Há 18 anos, o Prêmio Innovare reconhece as boas iniciativas da área jurídica, elaboradas e colocadas em prática por integrantes da advocacia, da Defensoria, da Promotoria, da magistratura e por profissionais interessados em aprimorar a Justiça brasileira, facilitando o acesso da população ao atendimento.  Mais do que reconhecer os trabalhos executados, o Innovare busca identificar ações concretas que signifiquem mudanças relevantes em antigas e consolidadas rotinas e que possam servir de exemplos a serem implantados em outros locais.

A edição deste ano teve como tema de destaque “Defesa da Igualdade e da Diversidade” e recebeu 634 inscrições, sendo 118 delas na Categoria Tribunal. Também foram premiados projetos nas categorias CNJ/Tecnologia, Juiz, Ministério Público, Defensoria Pública, Advocacia e Justiça e Cidadania.

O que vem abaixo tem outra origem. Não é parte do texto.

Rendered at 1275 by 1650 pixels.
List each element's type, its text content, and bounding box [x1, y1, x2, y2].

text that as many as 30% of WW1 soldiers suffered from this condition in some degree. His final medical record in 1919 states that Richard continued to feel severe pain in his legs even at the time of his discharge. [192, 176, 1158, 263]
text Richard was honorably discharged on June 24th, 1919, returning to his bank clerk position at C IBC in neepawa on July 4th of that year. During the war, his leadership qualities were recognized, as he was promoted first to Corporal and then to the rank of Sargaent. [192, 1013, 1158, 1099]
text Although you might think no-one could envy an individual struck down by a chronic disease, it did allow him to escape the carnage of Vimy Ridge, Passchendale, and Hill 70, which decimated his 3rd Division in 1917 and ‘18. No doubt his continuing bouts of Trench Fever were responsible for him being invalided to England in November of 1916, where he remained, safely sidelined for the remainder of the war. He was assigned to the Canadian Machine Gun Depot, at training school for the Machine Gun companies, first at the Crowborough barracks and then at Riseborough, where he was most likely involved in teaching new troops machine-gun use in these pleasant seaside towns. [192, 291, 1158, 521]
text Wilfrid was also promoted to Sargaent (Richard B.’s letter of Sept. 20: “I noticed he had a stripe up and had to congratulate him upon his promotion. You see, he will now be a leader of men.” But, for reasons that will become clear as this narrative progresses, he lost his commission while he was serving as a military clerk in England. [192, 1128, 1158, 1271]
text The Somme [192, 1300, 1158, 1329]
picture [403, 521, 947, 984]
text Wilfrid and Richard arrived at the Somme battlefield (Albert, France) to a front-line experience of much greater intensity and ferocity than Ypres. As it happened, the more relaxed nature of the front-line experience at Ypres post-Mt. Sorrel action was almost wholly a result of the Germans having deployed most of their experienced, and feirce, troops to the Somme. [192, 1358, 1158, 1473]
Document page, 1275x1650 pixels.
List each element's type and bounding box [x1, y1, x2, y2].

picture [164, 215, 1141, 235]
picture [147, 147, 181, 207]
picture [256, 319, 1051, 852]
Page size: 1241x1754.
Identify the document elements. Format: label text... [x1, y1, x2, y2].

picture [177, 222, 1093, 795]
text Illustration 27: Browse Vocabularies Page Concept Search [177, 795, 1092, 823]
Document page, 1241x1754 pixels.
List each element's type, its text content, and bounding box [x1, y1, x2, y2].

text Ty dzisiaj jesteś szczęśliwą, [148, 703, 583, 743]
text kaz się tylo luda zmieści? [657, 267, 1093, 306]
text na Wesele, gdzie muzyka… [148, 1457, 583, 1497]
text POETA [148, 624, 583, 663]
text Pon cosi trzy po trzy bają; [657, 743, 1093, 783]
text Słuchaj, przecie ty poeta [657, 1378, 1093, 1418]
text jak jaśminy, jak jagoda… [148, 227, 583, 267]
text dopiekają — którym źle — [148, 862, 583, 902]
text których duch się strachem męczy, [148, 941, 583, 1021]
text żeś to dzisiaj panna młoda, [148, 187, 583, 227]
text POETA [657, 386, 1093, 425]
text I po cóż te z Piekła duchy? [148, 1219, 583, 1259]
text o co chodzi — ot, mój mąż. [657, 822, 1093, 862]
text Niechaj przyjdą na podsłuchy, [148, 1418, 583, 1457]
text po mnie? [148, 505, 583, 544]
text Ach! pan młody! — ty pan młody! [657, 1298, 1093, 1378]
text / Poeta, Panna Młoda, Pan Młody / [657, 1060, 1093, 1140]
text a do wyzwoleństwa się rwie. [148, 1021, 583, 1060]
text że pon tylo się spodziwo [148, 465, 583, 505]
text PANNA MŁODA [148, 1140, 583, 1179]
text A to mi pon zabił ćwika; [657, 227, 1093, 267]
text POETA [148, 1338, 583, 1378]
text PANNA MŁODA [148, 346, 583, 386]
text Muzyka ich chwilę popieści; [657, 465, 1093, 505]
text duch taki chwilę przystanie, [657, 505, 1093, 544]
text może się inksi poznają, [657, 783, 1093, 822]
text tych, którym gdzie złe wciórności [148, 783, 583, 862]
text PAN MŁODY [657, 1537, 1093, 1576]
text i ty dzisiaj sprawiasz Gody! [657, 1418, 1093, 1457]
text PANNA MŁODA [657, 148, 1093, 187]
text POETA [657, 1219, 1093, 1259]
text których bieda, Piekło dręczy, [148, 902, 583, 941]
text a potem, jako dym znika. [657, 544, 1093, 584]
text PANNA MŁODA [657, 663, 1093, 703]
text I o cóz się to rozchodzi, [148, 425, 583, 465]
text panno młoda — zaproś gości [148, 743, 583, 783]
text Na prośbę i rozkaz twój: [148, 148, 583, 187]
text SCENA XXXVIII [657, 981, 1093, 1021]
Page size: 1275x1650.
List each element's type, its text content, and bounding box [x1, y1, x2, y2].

Conheça todos os finalistas.

Inclusão e trabalho voluntário

O presidente do TSE, ministro Luís Roberto Barroso, anunciou a prática Programa Com Viver, de Cristalina (GO), de autoria dos juízes Thiago Inácio de Oliveira e Priscila Lopes da Silveira, como vencedora do Prêmio Destaque dessa edição. Ele parabenizou os autores e o Programa, que promove a inclusão de portadores de deficiência, principalmente Síndrome de Down e Transtorno do Espectro Autista (TEA), em postos de trabalho voluntário em repartições públicas do Poder Judiciário.

“A partir da constatação do Censo de 2010 de que, mesmo após 30 anos de vigência da lei de cotas, apenas 4% das pessoas com deficiência estavam efetivamente empregadas, o Programa Com Viver, inclusão voluntária na Justiça, proporciona a primeira experiência profissional de pessoas com Síndrome de Down e Transtorno do Espectro Autista, por exemplo, no âmbito do Poder Judiciário”, informou Barroso.

Atualmente, 12 voluntários alunos da Apae de Cristalina (GO) estão trabalhando três vezes por semana, nos gabinetes e serventias de três juízes da Comarca, com tarefas consistentes em rotinas administrativas de caráter geral.